To do: Return the records exactly as they are.

Source information:
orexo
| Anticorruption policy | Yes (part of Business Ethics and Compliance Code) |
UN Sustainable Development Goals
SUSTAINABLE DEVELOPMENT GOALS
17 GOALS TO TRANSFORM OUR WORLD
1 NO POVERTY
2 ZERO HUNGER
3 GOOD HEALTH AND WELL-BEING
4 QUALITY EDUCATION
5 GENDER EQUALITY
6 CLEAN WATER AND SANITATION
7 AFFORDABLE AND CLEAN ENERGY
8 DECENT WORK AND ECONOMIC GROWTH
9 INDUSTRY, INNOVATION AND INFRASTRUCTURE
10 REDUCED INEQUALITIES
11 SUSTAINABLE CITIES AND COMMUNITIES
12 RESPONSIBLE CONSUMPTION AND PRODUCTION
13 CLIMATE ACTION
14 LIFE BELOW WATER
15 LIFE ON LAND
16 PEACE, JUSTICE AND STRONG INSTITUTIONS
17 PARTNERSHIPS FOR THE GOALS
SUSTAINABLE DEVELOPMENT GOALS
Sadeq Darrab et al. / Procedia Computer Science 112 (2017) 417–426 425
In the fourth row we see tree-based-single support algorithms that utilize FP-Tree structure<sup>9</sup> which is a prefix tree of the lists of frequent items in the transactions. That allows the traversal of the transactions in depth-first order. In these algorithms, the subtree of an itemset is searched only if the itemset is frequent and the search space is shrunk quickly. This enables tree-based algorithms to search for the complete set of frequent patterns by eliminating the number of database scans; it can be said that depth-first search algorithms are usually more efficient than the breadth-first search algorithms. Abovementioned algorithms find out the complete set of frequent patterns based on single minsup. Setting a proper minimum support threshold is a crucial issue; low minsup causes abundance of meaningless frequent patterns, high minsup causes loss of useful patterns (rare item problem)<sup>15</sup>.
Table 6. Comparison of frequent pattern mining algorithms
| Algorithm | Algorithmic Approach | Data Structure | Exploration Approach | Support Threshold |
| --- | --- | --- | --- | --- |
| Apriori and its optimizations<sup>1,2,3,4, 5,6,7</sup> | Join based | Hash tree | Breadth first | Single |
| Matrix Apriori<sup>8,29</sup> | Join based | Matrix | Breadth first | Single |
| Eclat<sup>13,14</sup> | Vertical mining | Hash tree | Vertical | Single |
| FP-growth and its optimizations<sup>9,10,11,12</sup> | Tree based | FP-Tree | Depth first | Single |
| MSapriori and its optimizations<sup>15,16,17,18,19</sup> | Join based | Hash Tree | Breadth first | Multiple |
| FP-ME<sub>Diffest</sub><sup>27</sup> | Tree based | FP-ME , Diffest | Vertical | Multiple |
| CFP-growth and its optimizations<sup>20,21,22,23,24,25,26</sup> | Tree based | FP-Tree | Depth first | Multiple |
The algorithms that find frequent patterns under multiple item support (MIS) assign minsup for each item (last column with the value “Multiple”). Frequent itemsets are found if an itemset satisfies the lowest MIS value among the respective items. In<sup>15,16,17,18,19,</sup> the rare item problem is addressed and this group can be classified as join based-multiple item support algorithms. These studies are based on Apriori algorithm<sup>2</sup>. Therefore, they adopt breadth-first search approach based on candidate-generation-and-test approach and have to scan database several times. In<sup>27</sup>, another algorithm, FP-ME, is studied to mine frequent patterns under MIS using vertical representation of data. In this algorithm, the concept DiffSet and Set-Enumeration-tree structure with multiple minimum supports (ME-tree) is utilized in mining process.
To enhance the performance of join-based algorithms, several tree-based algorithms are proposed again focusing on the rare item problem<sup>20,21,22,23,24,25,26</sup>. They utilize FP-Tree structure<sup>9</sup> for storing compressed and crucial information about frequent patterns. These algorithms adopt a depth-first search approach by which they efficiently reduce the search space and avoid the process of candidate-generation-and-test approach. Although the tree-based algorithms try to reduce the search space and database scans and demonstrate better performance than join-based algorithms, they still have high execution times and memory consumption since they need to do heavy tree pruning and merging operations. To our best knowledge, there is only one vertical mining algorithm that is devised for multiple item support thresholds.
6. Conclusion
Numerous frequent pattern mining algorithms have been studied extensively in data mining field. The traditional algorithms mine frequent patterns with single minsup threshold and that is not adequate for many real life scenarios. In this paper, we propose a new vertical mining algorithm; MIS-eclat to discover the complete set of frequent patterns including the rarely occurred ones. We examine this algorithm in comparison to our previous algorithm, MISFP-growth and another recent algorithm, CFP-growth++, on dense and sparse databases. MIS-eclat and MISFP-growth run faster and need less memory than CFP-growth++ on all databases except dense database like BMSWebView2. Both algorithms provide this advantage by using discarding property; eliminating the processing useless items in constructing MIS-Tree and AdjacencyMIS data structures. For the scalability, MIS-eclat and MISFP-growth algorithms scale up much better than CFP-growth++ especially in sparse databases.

Task output:
orexo
| Anticorruption policy | Yes (part of Business Ethics and Compliance Code) |
UN Sustainable Development Goals
SUSTAINABLE DEVELOPMENT GOALS
17 GOALS TO TRANSFORM OUR WORLD
1 NO POVERTY
2 ZERO HUNGER
3 GOOD HEALTH AND WELL-BEING
4 QUALITY EDUCATION
5 GENDER EQUALITY
6 CLEAN WATER AND SANITATION
7 AFFORDABLE AND CLEAN ENERGY
8 DECENT WORK AND ECONOMIC GROWTH
9 INDUSTRY, INNOVATION AND INFRASTRUCTURE
10 REDUCED INEQUALITIES
11 SUSTAINABLE CITIES AND COMMUNITIES
12 RESPONSIBLE CONSUMPTION AND PRODUCTION
13 CLIMATE ACTION
14 LIFE BELOW WATER
15 LIFE ON LAND
16 PEACE, JUSTICE AND STRONG INSTITUTIONS
17 PARTNERSHIPS FOR THE GOALS
SUSTAINABLE DEVELOPMENT GOALS
Sadeq Darrab et al. / Procedia Computer Science 112 (2017) 417–426 425
In the fourth row we see tree-based-single support algorithms that utilize FP-Tree structure<sup>9</sup> which is a prefix tree of the lists of frequent items in the transactions. That allows the traversal of the transactions in depth-first order. In these algorithms, the subtree of an itemset is searched only if the itemset is frequent and the search space is shrunk quickly. This enables tree-based algorithms to search for the complete set of frequent patterns by eliminating the number of database scans; it can be said that depth-first search algorithms are usually more efficient than the breadth-first search algorithms. Abovementioned algorithms find out the complete set of frequent patterns based on single minsup. Setting a proper minimum support threshold is a crucial issue; low minsup causes abundance of meaningless frequent patterns, high minsup causes loss of useful patterns (rare item problem)<sup>15</sup>.
Table 6. Comparison of frequent pattern mining algorithms
| Algorithm | Algorithmic Approach | Data Structure | Exploration Approach | Support Threshold |
| --- | --- | --- | --- | --- |
| Apriori and its optimizations<sup>1,2,3,4, 5,6,7</sup> | Join based | Hash tree | Breadth first | Single |
| Matrix Apriori<sup>8,29</sup> | Join based | Matrix | Breadth first | Single |
| Eclat<sup>13,14</sup> | Vertical mining | Hash tree | Vertical | Single |
| FP-growth and its optimizations<sup>9,10,11,12</sup> | Tree based | FP-Tree | Depth first | Single |
| MSapriori and its optimizations<sup>15,16,17,18,19</sup> | Join based | Hash Tree | Breadth first | Multiple |
| FP-ME<sub>Diffest</sub><sup>27</sup> | Tree based | FP-ME , Diffest | Vertical | Multiple |
| CFP-growth and its optimizations<sup>20,21,22,23,24,25,26</sup> | Tree based | FP-Tree | Depth first | Multiple |
The algorithms that find frequent patterns under multiple item support (MIS) assign minsup for each item (last column with the value “Multiple”). Frequent itemsets are found if an itemset satisfies the lowest MIS value among the respective items. In<sup>15,16,17,18,19,</sup> the rare item problem is addressed and this group can be classified as join based-multiple item support algorithms. These studies are based on Apriori algorithm<sup>2</sup>. Therefore, they adopt breadth-first search approach based on candidate-generation-and-test approach and have to scan database several times. In<sup>27</sup>, another algorithm, FP-ME, is studied to mine frequent patterns under MIS using vertical representation of data. In this algorithm, the concept DiffSet and Set-Enumeration-tree structure with multiple minimum supports (ME-tree) is utilized in mining process.
To enhance the performance of join-based algorithms, several tree-based algorithms are proposed again focusing on the rare item problem<sup>20,21,22,23,24,25,26</sup>. They utilize FP-Tree structure<sup>9</sup> for storing compressed and crucial information about frequent patterns. These algorithms adopt a depth-first search approach by which they efficiently reduce the search space and avoid the process of candidate-generation-and-test approach. Although the tree-based algorithms try to reduce the search space and database scans and demonstrate better performance than join-based algorithms, they still have high execution times and memory consumption since they need to do heavy tree pruning and merging operations. To our best knowledge, there is only one vertical mining algorithm that is devised for multiple item support thresholds.
6. Conclusion
Numerous frequent pattern mining algorithms have been studied extensively in data mining field. The traditional algorithms mine frequent patterns with single minsup threshold and that is not adequate for many real life scenarios. In this paper, we propose a new vertical mining algorithm; MIS-eclat to discover the complete set of frequent patterns including the rarely occurred ones. We examine this algorithm in comparison to our previous algorithm, MISFP-growth and another recent algorithm, CFP-growth++, on dense and sparse databases. MIS-eclat and MISFP-growth run faster and need less memory than CFP-growth++ on all databases except dense database like BMSWebView2. Both algorithms provide this advantage by using discarding property; eliminating the processing useless items in constructing MIS-Tree and AdjacencyMIS data structures. For the scalability, MIS-eclat and MISFP-growth algorithms scale up much better than CFP-growth++ especially in sparse databases.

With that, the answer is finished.